7. New Millennium Bars
Hard and oily, these overgrown shortbread bars may not look like much when you first tear open the hermetically sealed package (it takes some effort to open them), but bite off a little corner and give them a taste. Most of my survival students raise their eyebrows in mild surprise and say something along the lines of “not bad” when I ask how they like it. New Millennium Energy Bars are a great survival food for any situation or storage mode. Their five-year shelf life allows them to go into a cache, with only twice a decade rotation. Their packaging is tough enough to handle the wear and tear of pocket travel or being in a survival kit. And they don’t taste bad either. With nine flavors to choose from, including tropical fruit, raspberry, orange, lemon, cherry, apricot, and several others, there’s one for almost every palate.

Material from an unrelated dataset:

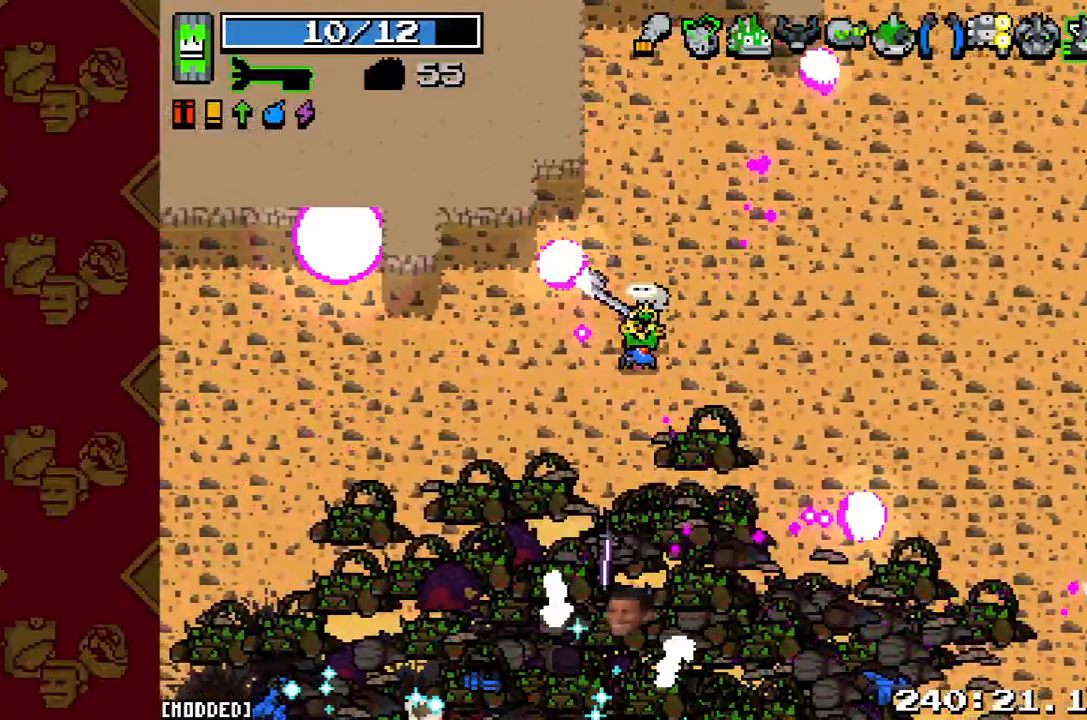
{"buttons": [], "left_stick": "up-right", "right_stick": "down", "button_events": []}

Nutritional Summary: Mostly fat and carbs, with a good supplementation of vitamins and minerals, you could live on these high-calorie bars for a very long time. Each three-ounce bar provides 400 calories. These last for five (or more) years.

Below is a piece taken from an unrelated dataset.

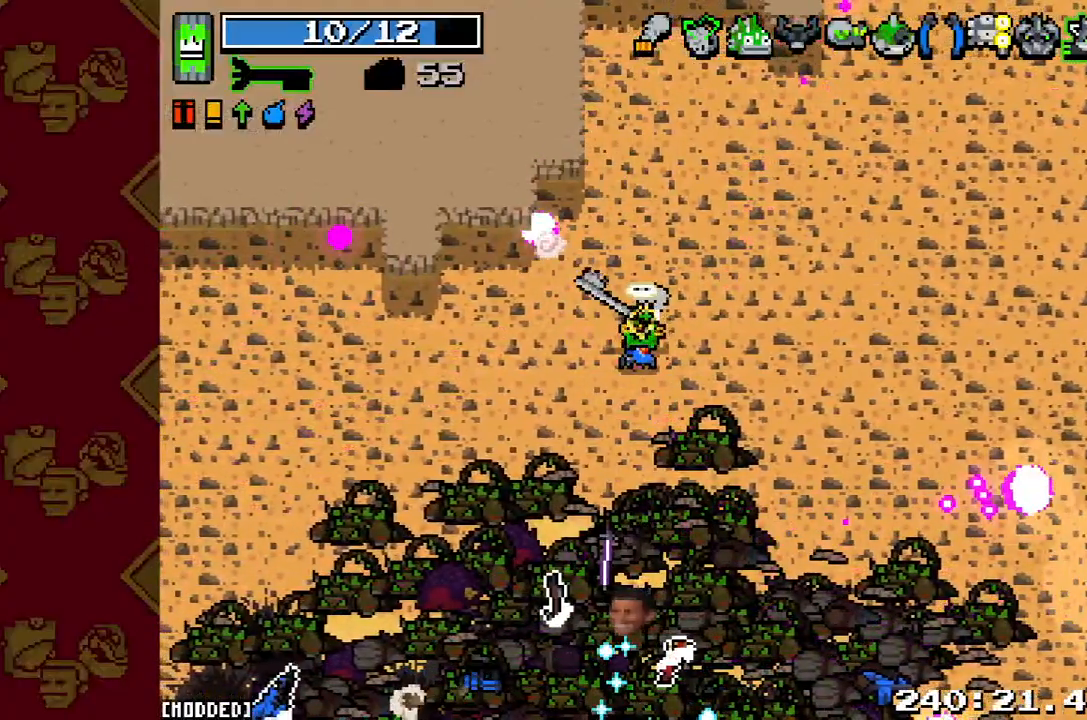
{"buttons": [], "left_stick": "right", "right_stick": "down", "button_events": [[233, "L1", "down"], [400, "L1", "up"]]}
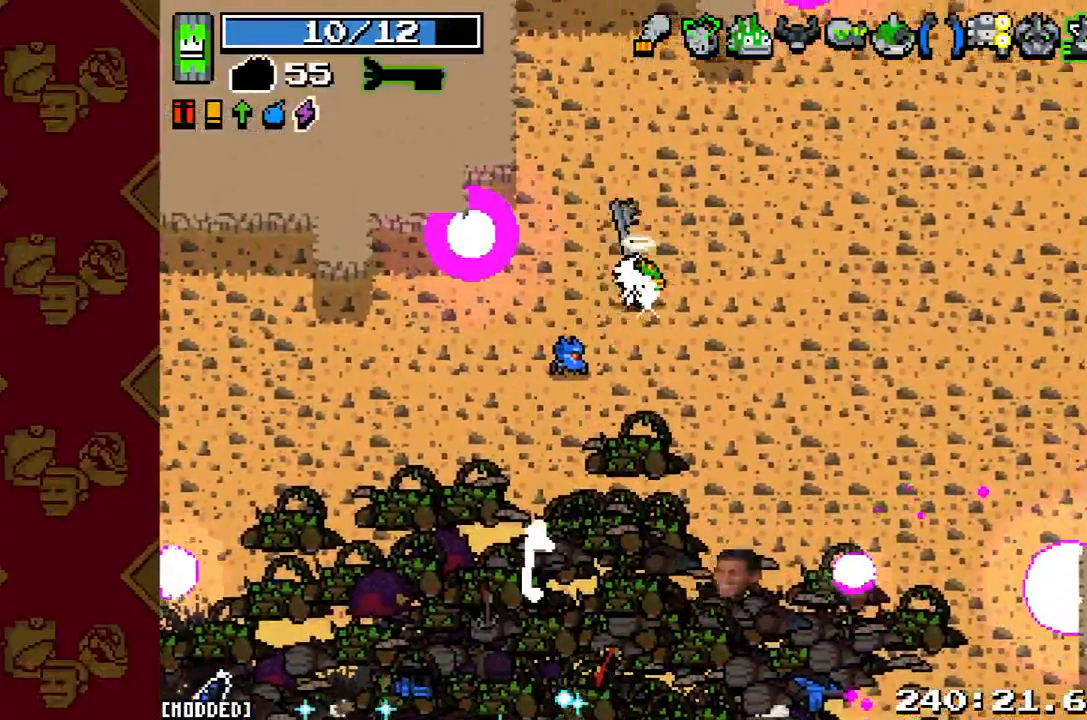
{"buttons": [], "left_stick": "center", "right_stick": "down", "button_events": []}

6. UST Emergency Food Rations
Even though the words “ration” and “delicious” are generally not considered to be synonyms, these emergency rations may change your mind. These nutritious bricks of goodness aren’t much to look at—and they’re awfully dry—but they do provide some serious nutrition and a palatable flavor. Rated to last five years, these products are essentially giant versions of the New Millennium food bars (and they pre-date those serving size bars). Vacuum-sealed in thick packaging, these bars are rated to last five years, if the packaging isn’t pierced or damaged. The plentiful carbs and fat are the main players in this nourishing food, but keep in mind that the bars do sit heavy in the stomach. This particular product is apple cinnamon flavored, with a similar texture to shortbread cookies. However, the texture is rock hard, so folks with sensitive teeth or dental issues should beware. They are also very dry, so allow extra water to digest these rations.
Nutritional Summary: These 18-ounce packages are segmented into three-ounce blocks, each one providing 400 calories, and 100 percent of your daily allowance of 17 vitamins and minerals. I’m eating some now that are four years old, which are no worse for the wear. I expect them to exceed their five-year expiration date if kept in a cold place and the packaging isn’t battered.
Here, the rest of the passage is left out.